They Know You Exist
Caryl Churchill’s “Love and Information“ is a solid one-hour play that happens to run for a little under two hours. Its fifty-seven scenes are connected thematically and not narratively, featuring over one hundred characters who are all struggling with the same problem: deciding how to communicate, filter, interpret, and trust information—and, often, how that pertains to love. “Is it better to know things or not to know things?” asks a man who is about to tell his friend that her husband is having an affair. While watching a wedding tape, another man, less troubled by this statement when it begins than when it ends, says, “I wouldn’t remember all this without the video. I wouldn’t remember hardly anything at all about it because I can’t remember anything about that day that’s not on the video. Not clearly.” The title really says it all.

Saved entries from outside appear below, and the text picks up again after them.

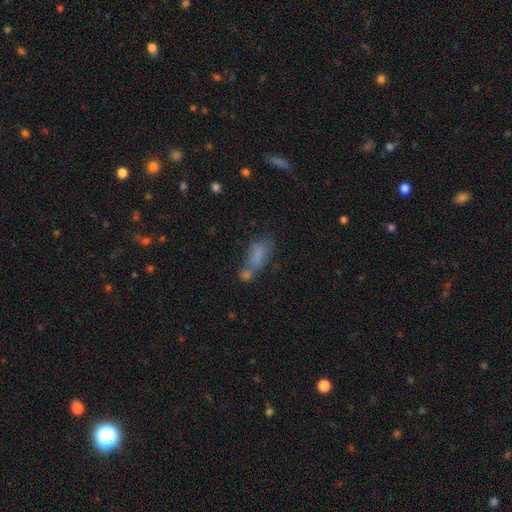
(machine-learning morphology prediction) Smooth or featured: smooth — 66% (star or artifact — 18%)
How rounded: in between — 69% (cigar-shaped — 25%)
Merging: none — 37% (merger — 34%)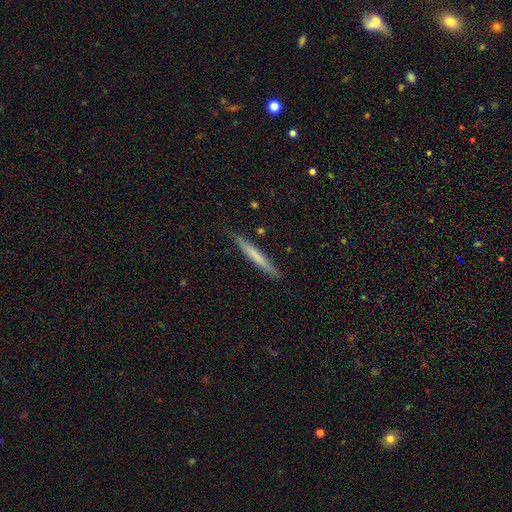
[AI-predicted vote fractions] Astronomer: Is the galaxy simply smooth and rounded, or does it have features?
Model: smooth — 58% (runner-up: featured or disk, 36%).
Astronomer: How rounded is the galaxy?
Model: cigar-shaped — 96%.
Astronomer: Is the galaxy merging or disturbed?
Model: none — 87%.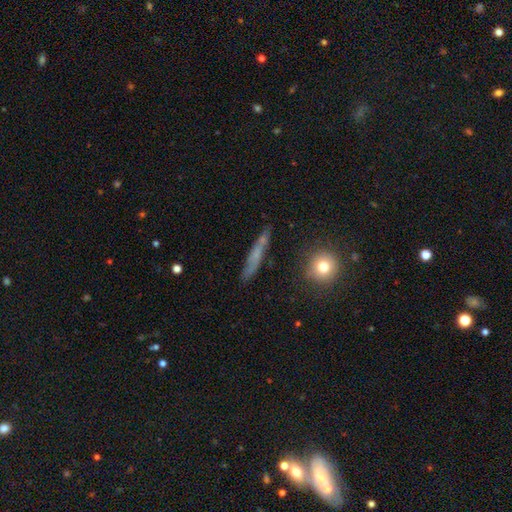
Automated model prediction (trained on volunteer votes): smooth-or-featured: smooth: 46% | featured or disk: 45% | star or artifact: 9%
  merging: none: 76% | minor disturbance: 17% | major disturbance: 4% | merger: 3%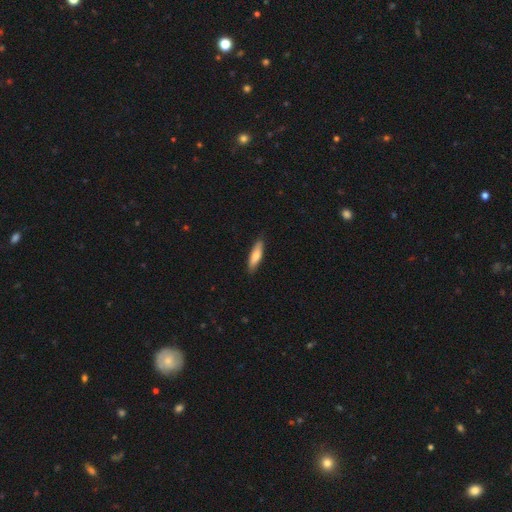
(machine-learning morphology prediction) This is likely a smooth galaxy (73%). How rounded: likely cigar-shaped (64%). Merging: clearly none (87%).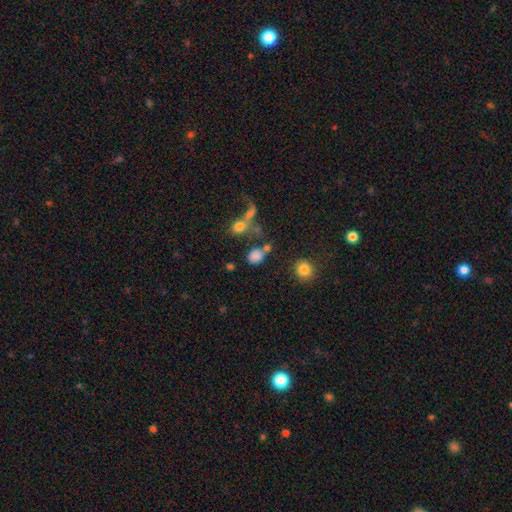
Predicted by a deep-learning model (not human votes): smooth-or-featured: smooth: 77% | star or artifact: 14% | featured or disk: 9%
  how-rounded: round: 59% | in between: 38% | cigar-shaped: 2%
  merging: none: 48% | merger: 26% | minor disturbance: 14% | major disturbance: 13%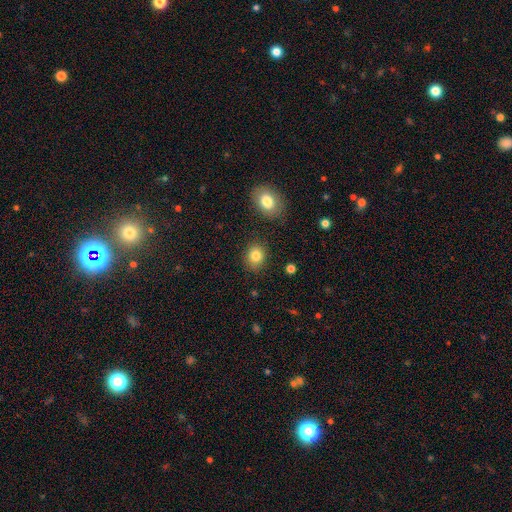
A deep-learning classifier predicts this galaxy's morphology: The model was most divided on "how rounded": round: 60%, in between: 39%, cigar-shaped: 1%. More confident: merging — none (84%); smooth or featured — smooth (83%).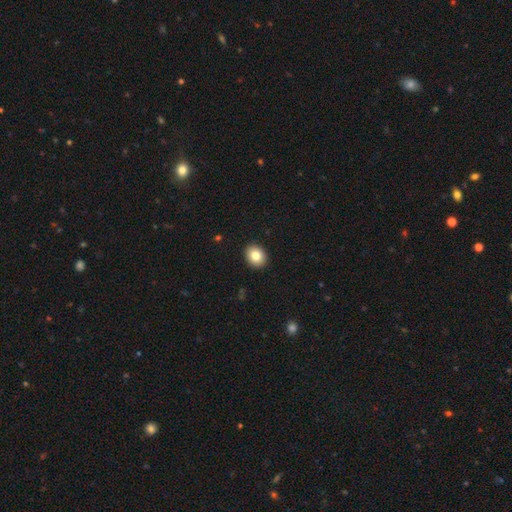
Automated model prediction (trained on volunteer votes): The model was most divided on "how rounded": round: 53%, in between: 46%, cigar-shaped: 1%. More confident: merging — none (92%); smooth or featured — smooth (81%).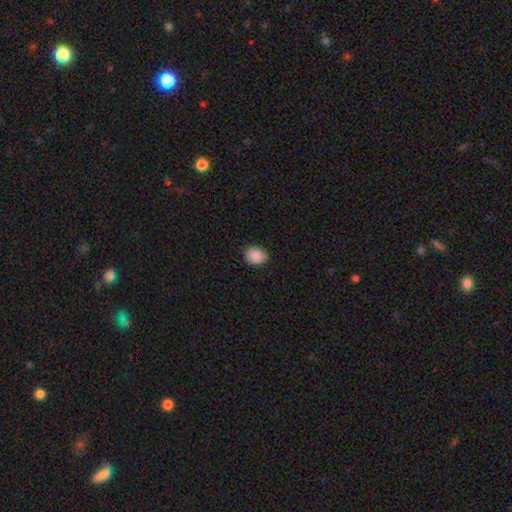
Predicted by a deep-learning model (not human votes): This is clearly a smooth galaxy (88%). How rounded: possibly round (55%). Merging: clearly none (80%).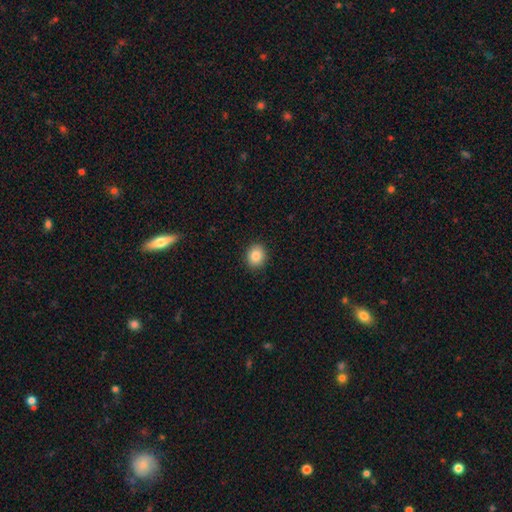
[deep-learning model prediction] smooth-or-featured: smooth: 85% | star or artifact: 9% | featured or disk: 6%
  how-rounded: round: 73% | in between: 27% | cigar-shaped: 1%
  merging: none: 91% | minor disturbance: 7% | major disturbance: 2% | merger: 1%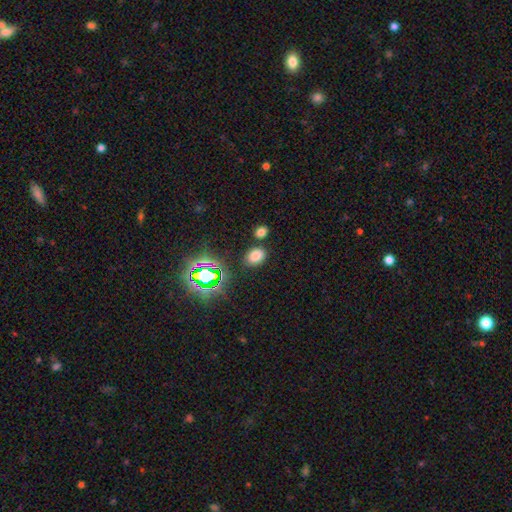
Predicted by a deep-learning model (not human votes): Smooth or featured?
  - smooth: 73% *
  - star or artifact: 21%
  - featured or disk: 7%
How rounded?
  - in between: 76% *
  - round: 23%
  - cigar-shaped: 1%
Merging?
  - none: 81% *
  - minor disturbance: 10%
  - merger: 7%
  - major disturbance: 3%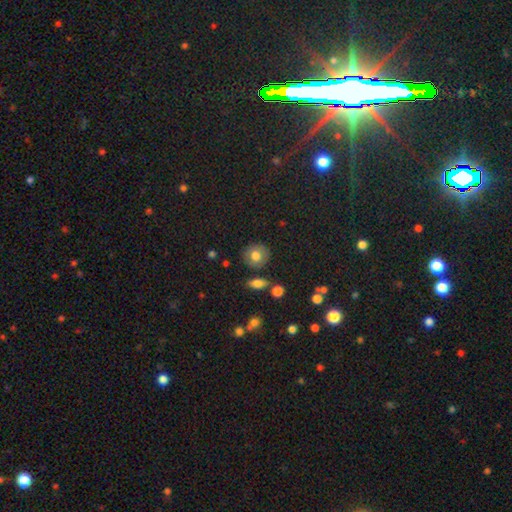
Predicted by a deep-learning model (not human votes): Q: Smooth or featured?
A: smooth (74%); runner-up: featured or disk (16%)
Q: How rounded?
A: round (83%); runner-up: in between (16%)
Q: Merging?
A: none (82%); runner-up: minor disturbance (11%)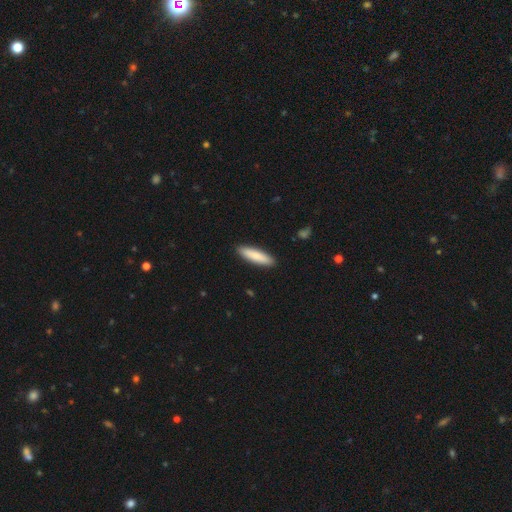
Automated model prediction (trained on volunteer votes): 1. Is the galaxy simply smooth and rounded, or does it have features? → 83% smooth, 12% featured or disk, 5% star or artifact.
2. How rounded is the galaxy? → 73% cigar-shaped, 25% in between, 1% round.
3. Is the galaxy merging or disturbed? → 91% none, 7% minor disturbance, 1% major disturbance, 1% merger.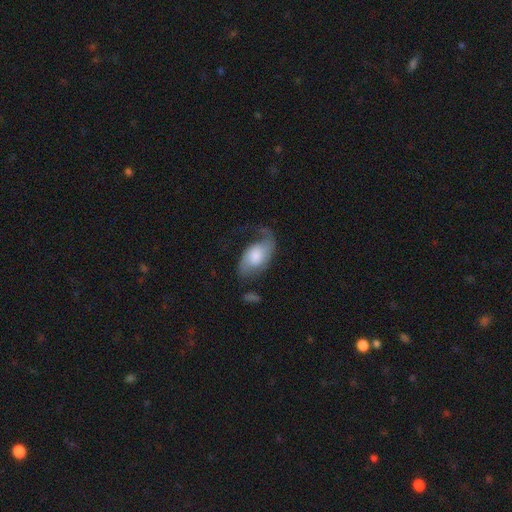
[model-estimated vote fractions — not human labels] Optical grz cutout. It shows a featured or disk galaxy (61%) with no bar (68%), 2 (64%) loose (59%) spiral arms (88%) and a moderate central bulge (40%). Merging: none (39%).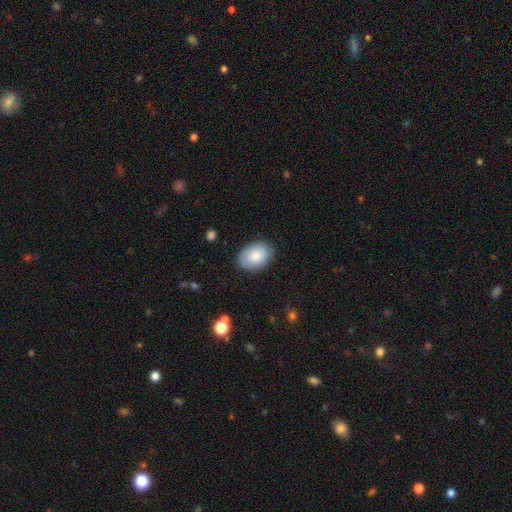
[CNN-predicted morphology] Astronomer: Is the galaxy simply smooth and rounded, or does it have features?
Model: smooth — 81%.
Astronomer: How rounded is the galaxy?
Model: in between — 82%.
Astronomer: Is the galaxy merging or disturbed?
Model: none — 82%.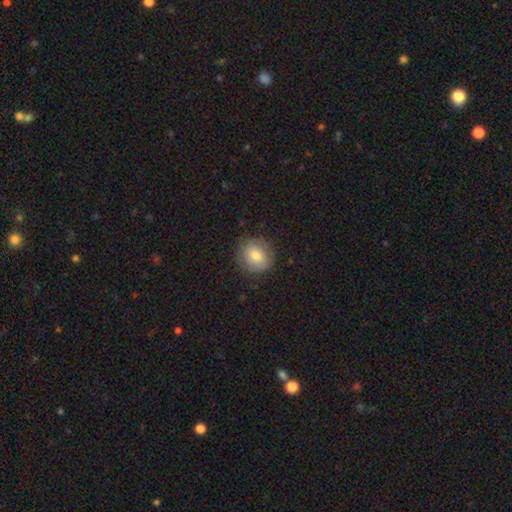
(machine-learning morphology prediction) Smooth or featured? smooth (72%)
How rounded? round (86%)
Merging? none (83%)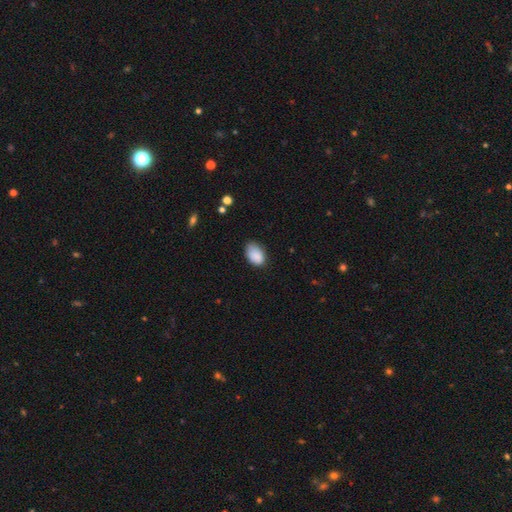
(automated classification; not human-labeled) Smooth or featured: smooth — 88% (star or artifact — 7%)
How rounded: in between — 91% (round — 8%)
Merging: none — 70% (minor disturbance — 24%)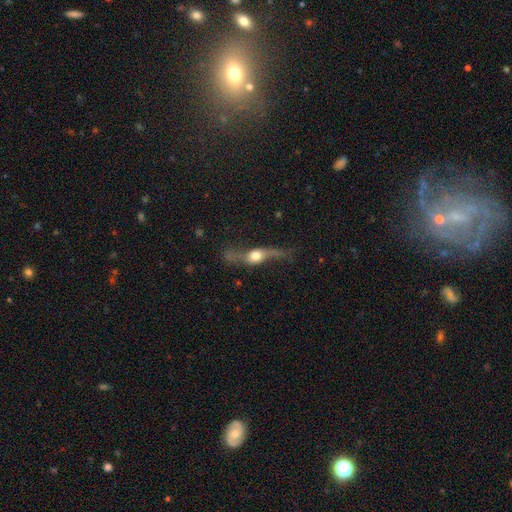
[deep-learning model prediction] Smooth or featured: featured or disk — 67% (smooth — 25%)
Edge-on disk: yes — 58% (no — 42%)
Merging: none — 51% (minor disturbance — 23%)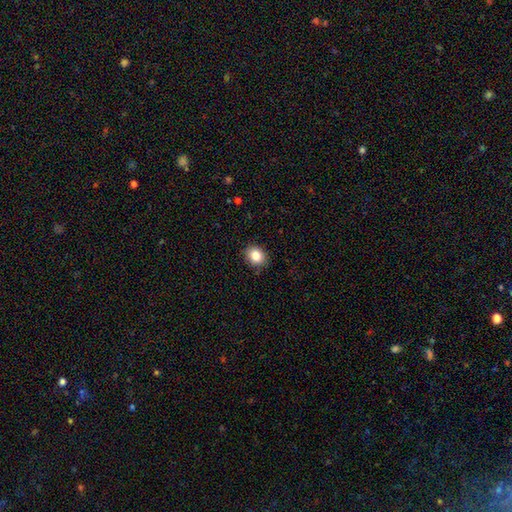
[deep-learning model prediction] Smooth or featured? smooth (84%)
How rounded? round (55%)
Merging? none (88%)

Often, these scenes are virtuosic performances of minimalism; in fewer than two minutes, Ms. Churchill has us invested in characters that another writer could use to build an entire play. At its best, it examines extreme people in ordinary moments—like a woman, her face spotted with zit cream, berating her husband in their bathroom for ratting his friend out to the police and thus endangering their lives—or, conversely, ordinary people in extreme moments, like the man at a picnic listening to his date describe how she beheads birds for a living. Relying largely on inference, there is something almost musical about Ms. Churchill’s play, a theatrical “Goldberg Variations.”
Still, a good third of “Love and Information“ is excess noise, pointless renderings of a theme that would have more power were it not squeezed of all its juice. The cast is excellent across the board (and difficult to discuss individually since each member takes on something like ten to fifteen parts each) and the stage, a blindingly white cube marked up like a grid and evoking middle school math assignments, is forceful in its simplicity. But there is no escaping that “Love and Information“ falls short as a whole, that in slimming down the script its best moments would be magnified and wholly more effective.